My site has a Javascript method that makes an AJAX request to add an item to cart without reloading the page and making a simple notification.
AddToCart()
However, using any Javascript console, I found you can flood this request with a simple statement:
while (true) {AddToCart()}
And eventually lock the server until the browser crashes. A more stable browsing environment could probably even lock the server indefinitely. So what would be the best way to protect against such an attempt?
Perhaps you should just define the function in a private namespace?
(function() {
function AddtoCart(){};
})();
That way you can't reference it through the console.
This of course is not bulletproof as anyone could just replicate the code or make HTTP requests to the URI.
You can't stop the HTTP requests but you can stop the page processing data possibly by implementing CSRF tokens so that it won't do the heavy processing unless the CSRF token matches, which is generated from your page which creates the CSRF based on variables like timestamp and such, so it can't be (easily?) reproduced.
There are lots of ways that servers protect themselves from rogue clients. In this particular case, "rate limiting" is probably appropriate where the server selects a maximum number of operations per minute from the client that it thinks it reasonable for a human to operate and when the rate of operations from one client exceeds that it protects itself. How it chooses to protect itself depends. It might immediately fail each new request for awhile to keep from using many server resources, it might log the client out, it might fail silently or return an error.
Servers should know that real protection against this type of thing has to be done at the server because ajax calls can be done by anyone, not just your own client code.
On the client, you could protect from rogue javascript being injected a number of ways. Down lower in your code, you could also implement rate limiting (like right before you make the actual ajax call) and refuse to carry out more than X ajax calls per minute. This doesn't fully protect your server, but protects you from your own AddToCart() function being used in this way.
Or, you could make it so there is no top level global namespace function that requires no parameters that can be called this way. You could do this either by removing the relevant functionality from the global namespace (make it a method on one of your objects that requires a proper "this" pointer) or you could make the function require some relevant internal state that wouldn't always be known.

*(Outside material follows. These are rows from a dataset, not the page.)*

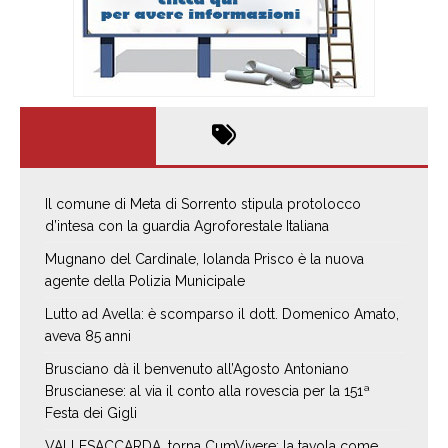
Il comune di Meta di Sorrento stipula protolocco
d’intesa con la guardia Agroforestale Italiana
Mugnano del Cardinale, Iolanda Prisco è la nuova
agente della Polizia Municipale
Lutto ad Avella: è scomparso il dott. Domenico Amato,
aveva 85 anni
Brusciano dà il benvenuto all’Agosto Antoniano
Bruscianese: al via il conto alla rovescia per la 151ª
Festa dei Gigli
VALLESACCARDA, torna CumVivere: la tavola come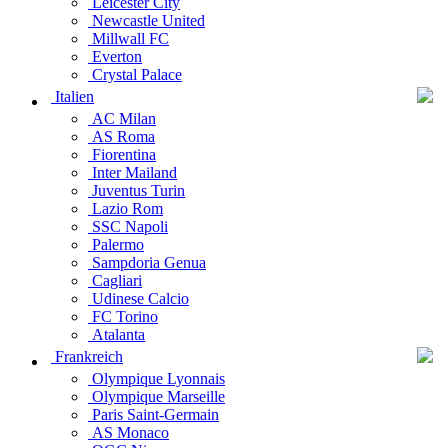
Leicester City
Newcastle United
Millwall FC
Everton
Crystal Palace
Italien
AC Milan
AS Roma
Fiorentina
Inter Mailand
Juventus Turin
Lazio Rom
SSC Napoli
Palermo
Sampdoria Genua
Cagliari
Udinese Calcio
FC Torino
Atalanta
Frankreich
Olympique Lyonnais
Olympique Marseille
Paris Saint-Germain
AS Monaco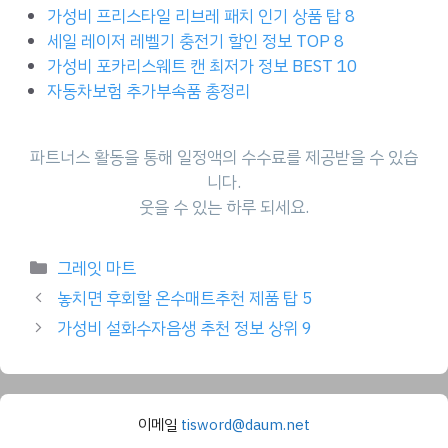
가성비 프리스타일 리브레 패치 인기 상품 탑 8
세일 레이저 레벨기 충전기 할인 정보 TOP 8
가성비 포카리스웨트 캔 최저가 정보 BEST 10
자동차보험 추가부속품 총정리
파트너스 활동을 통해 일정액의 수수료를 제공받을 수 있습
니다.
웃을 수 있는 하루 되세요.
Categories
그레잇 마트
놓치면 후회할 온수매트추천 제품 탑 5
가성비 설화수자음생 추천 정보 상위 9
이메일
tisword@daum.net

Personally, I don't really fell like a client needs to be protected from abuse that its owner might inflict on it when there's no legitimate purpose for what's being done other than to cause mayhem. If the user wants to do bad things that crash their own client, that's fine. They can bring down the client with task manager if they want. You do want to protect it from spraying your server with bad stuff and protect it from anything bad that might happen with legitimate normal user operations, but if the user wants to take down their own client, I'm not going to lose any sleep over that.
They could do much more damage using ab (Apache benchmark) with a high concurrency value, or they could just sit there hitting F5. You need a lower-level solution - rate limiting, by IP perhaps, or a one-use hash, or any number of other solutions.
A request is a request, AJAX or not. The same rules apply for a regular DOS attack. There's nothing to stop people from calling your URL directly, even without AJAX.
Someone clever enough to figure out your code, open their browser's console, and type while (true) {AddToCart()} doesn't even need a browser (or your code) – they could just execute wget in an infinite loop, or if the goal is really a DoS, use a script for that purpose.
On the server side, you're dealing with how to mitigate a denial of service attack. There are many strategies; using the Nginx reverse proxy is the first that popped into my mind.
One thing you could do is make the AddToCart function only do the request if one is not already in progress.
Another think you can do is obfuscate the code (there are tools to do this, do a search for javascript obfuscation) so its not obvious what method does what.
Those two methods will help, but won't solve the problem entirely. The server really needs to detect if its getting spammed with requests from one client and limit them, via a rate limiter.